> _Exercise instructions_:
Convert the lines of the rows below into a numbered list, from the line containing "What is the" down to the line containing "P1 vs P2, P1 vs P2 (shifted)", both included. Skip blank lines and leave the pictures out.

> _Supplied information_:
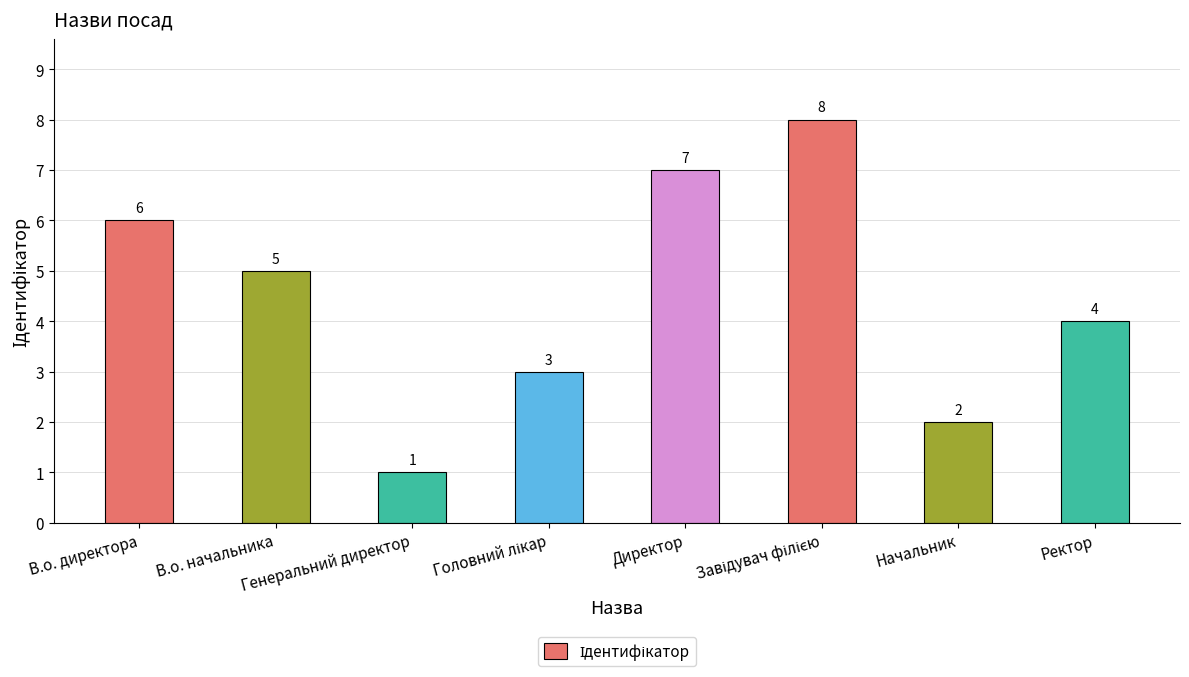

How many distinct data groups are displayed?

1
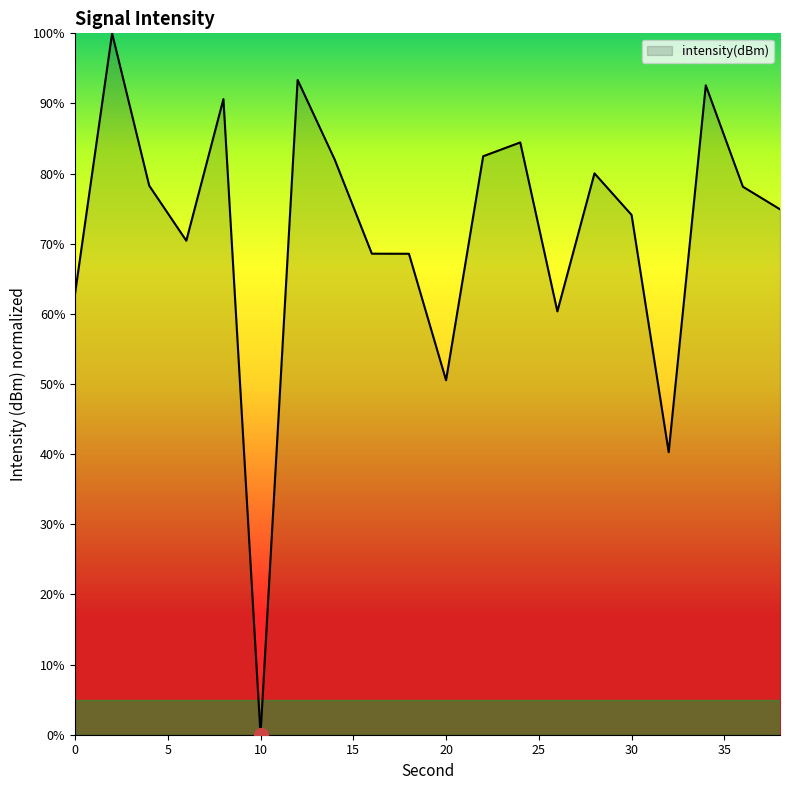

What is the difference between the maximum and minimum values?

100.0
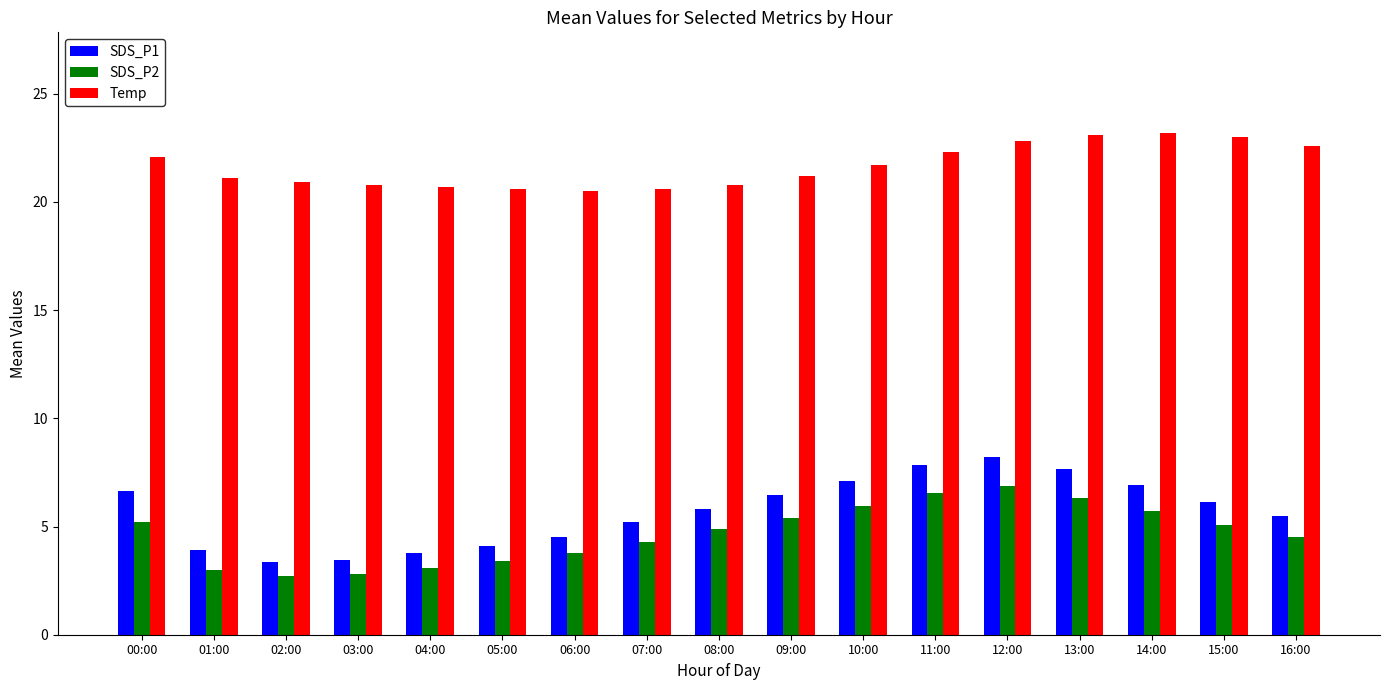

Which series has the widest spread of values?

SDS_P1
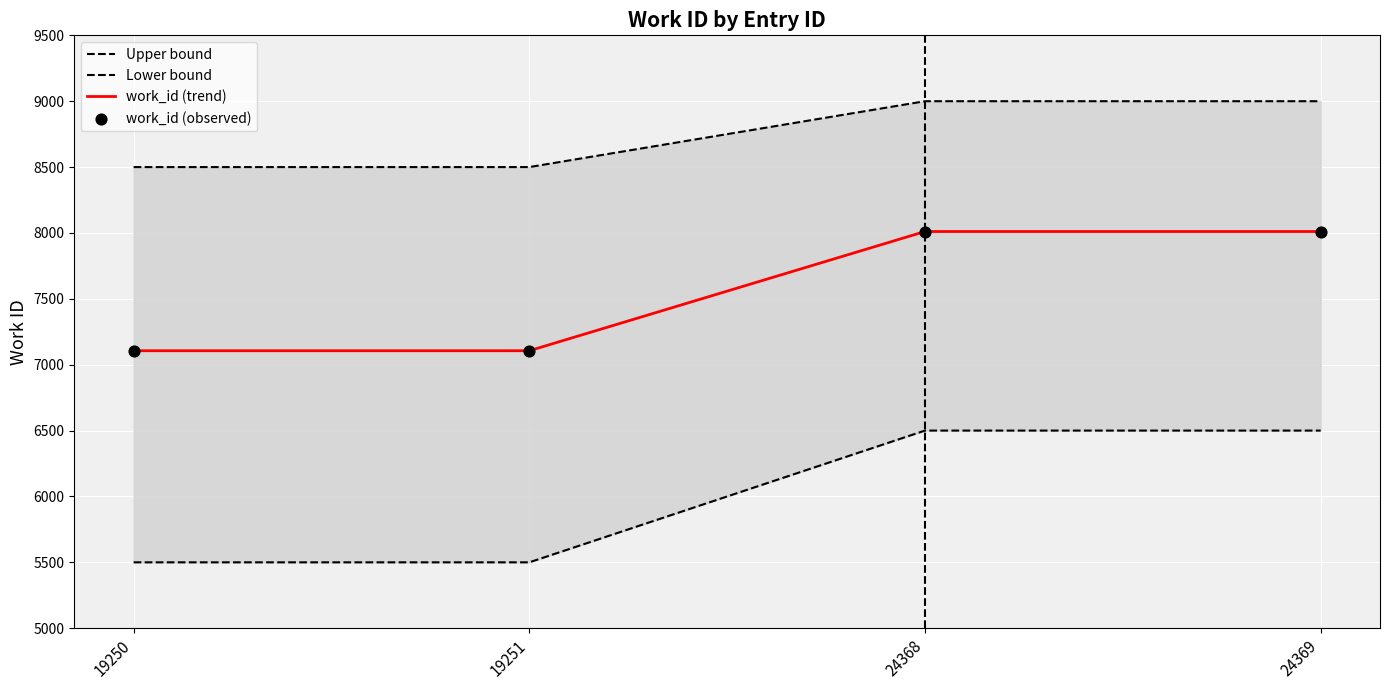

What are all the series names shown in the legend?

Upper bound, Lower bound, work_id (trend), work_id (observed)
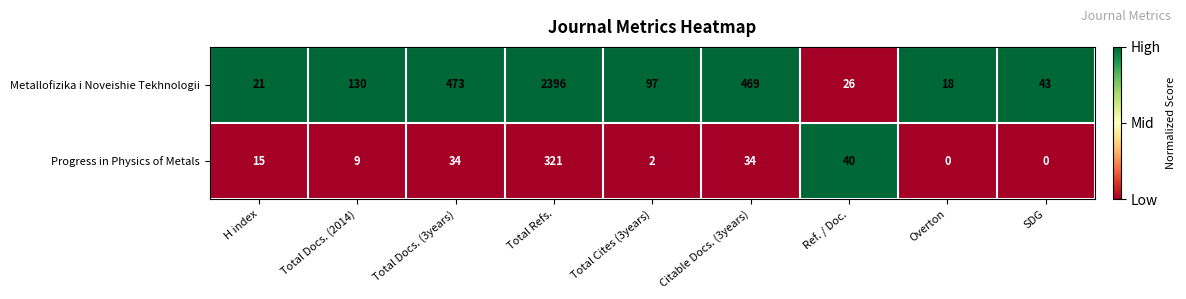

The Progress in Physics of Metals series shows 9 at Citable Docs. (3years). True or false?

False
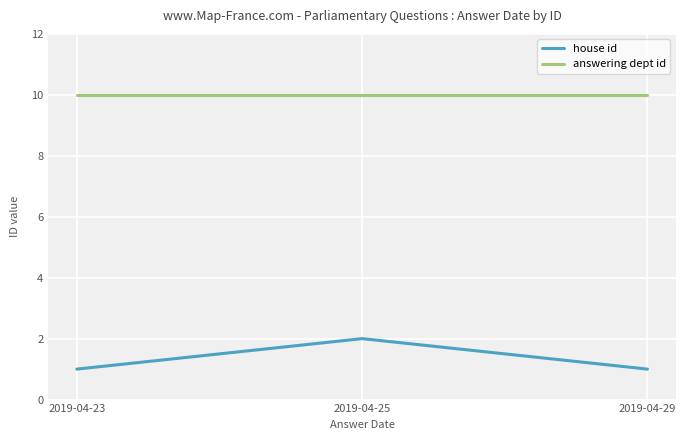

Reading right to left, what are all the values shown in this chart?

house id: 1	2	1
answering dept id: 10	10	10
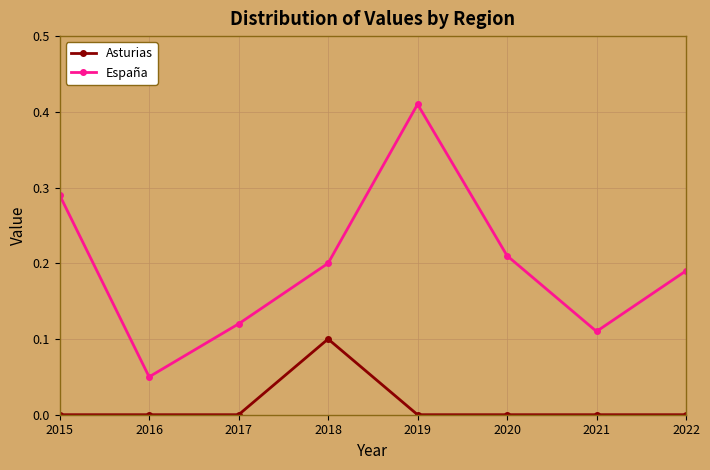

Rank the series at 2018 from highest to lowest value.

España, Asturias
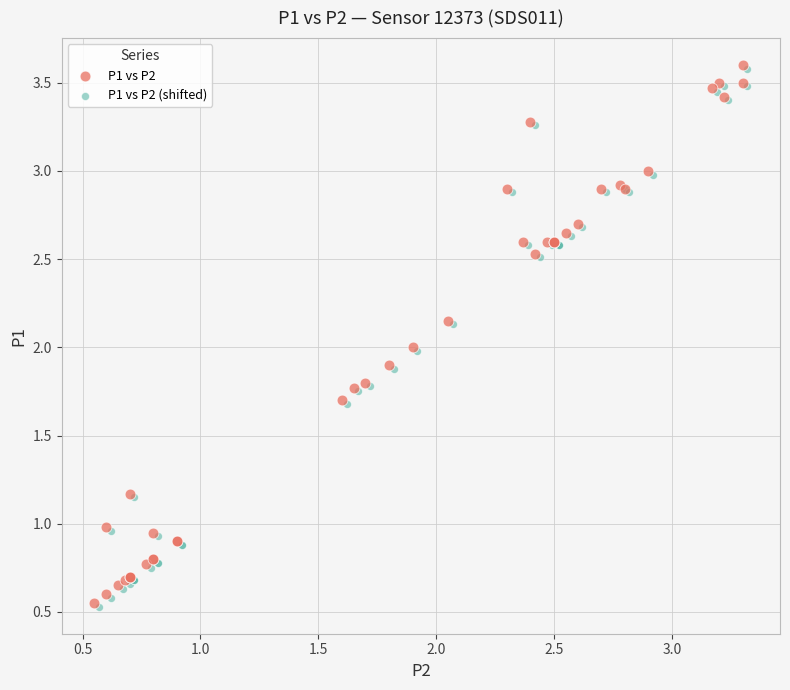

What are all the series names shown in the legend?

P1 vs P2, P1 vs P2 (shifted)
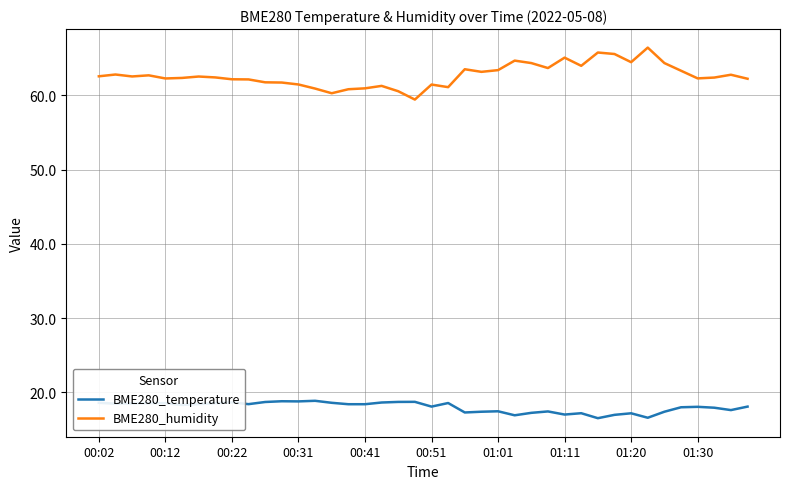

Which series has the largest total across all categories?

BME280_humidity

> _Answer_:
1. What is the difference between the maximum and minimum values?
2. 100.0
3. Which series has the widest spread of values?
4. SDS_P1
5. What are all the series names shown in the legend?
6. Upper bound, Lower bound, work_id (trend), work_id (observed)
7. The Progress in Physics of Metals series shows 9 at Citable Docs. (3years). True or false?
8. False
9. Reading right to left, what are all the values shown in this chart?
10. house id: 1	2	1
11. answering dept id: 10	10	10
12. Rank the series at 2018 from highest to lowest value.
13. España, Asturias
14. What are all the series names shown in the legend?
15. P1 vs P2, P1 vs P2 (shifted)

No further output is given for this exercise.